What you are referring to is mechanical sabotage, yeah, someone can cut my brake lines or put water in the master cylinder, or sugar in my tank, this is different, the systems in new cars are ripe for this kind o electronic hacking
The hack in the story required physically attaching a device to the vehicle. It wasn’t some hacker over the internet.
So you have to attach one device for a Volt, but with the addition of a couple of more parts you get the same control over an older car.
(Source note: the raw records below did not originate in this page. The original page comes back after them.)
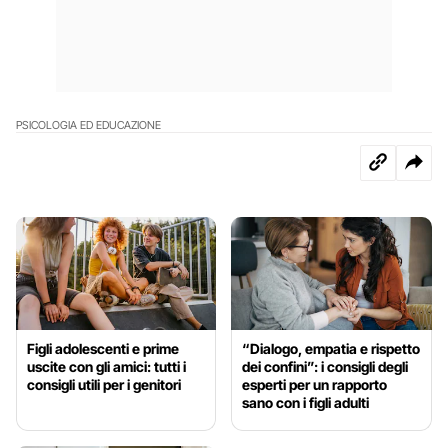
PSICOLOGIA ED EDUCAZIONE
Figli adolescenti e prime
“Dialogo, empatia e rispetto
uscite con gli amici: tutti i
dei confini”: i consigli degli
consigli utili per i genitori
esperti per un rapporto
sano con i figli adulti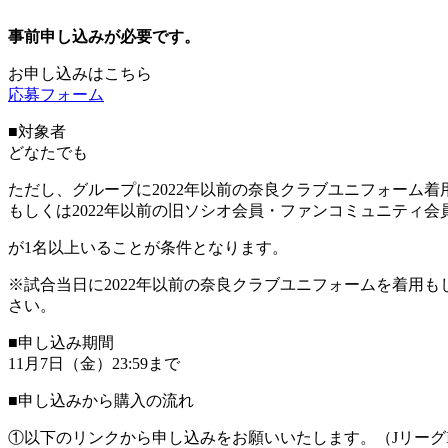
事前申し込みが必要です。
お申し込みはこちら
応募フォーム
■対象者
どなたでも
ただし、グループに2022年以前の奈良クラブユニフォーム着
もしくは2022年以前の旧ソシオ会員・ファンコミュニティ会
が1名以上いることが条件となります。
※試合当日に2022年以前の奈良クラブユニフォームを着用も
さい。
■申し込み期間
11月7日（金）23:59まで
■申し込みから購入の流れ
①以下のリンクから申し込みをお願いいたします。（Jリーグ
Sugar actually won’t dissolve in gasoline. If enough is in the tank it can clog the pump screen, the fuel filter if any gets by the screen, and possibly the injectors if any makes it that far. Much better revenge is (according to a local bookie who knew a guy that did collecting) a Snickers bar, apparently the caramel will make it’s way to the engine. Don’t know if it’s true, my guess is it simply clogs the pump screen. Leg breaking was discouraged, as it leaves the debtor unable to make payments, but a follow up phone call with a question of “how’s ya car runnin’, pay me” was much more effective.
“Assuming the user logged onto the phony network”
If you go around logging into phony networks then people switching your car on and off remotely is the least of your worries.
The Truth About ClickBait.
Many phones will remember SSIDs. If you use any open networks like starbucks the.you are open to spoofing with no action needed on your part.
It’s interesting that I’ve noticed changes to the functionality of my Intellilink system, but not acknowledgment that GM does over the air updates…
I used Remote Link for the 3-month trial period on my ’13 Malibu, and it was cool to be able to remote start my car using my cellphone.
Using it that way, it is like a cell-phone call; it can’t be intercepted/spoofed locally, so this hack couldn’t work.
I didn’t know that Remote Link could be used locally over Wi-Fi (cheapskate owners don’t want cell charges?) – of course it could be hacked/intercepted, like a garage door opener – and it would have limited range/usefulness.
Seems like yet ANOTHER case against Wi-Fi in cars.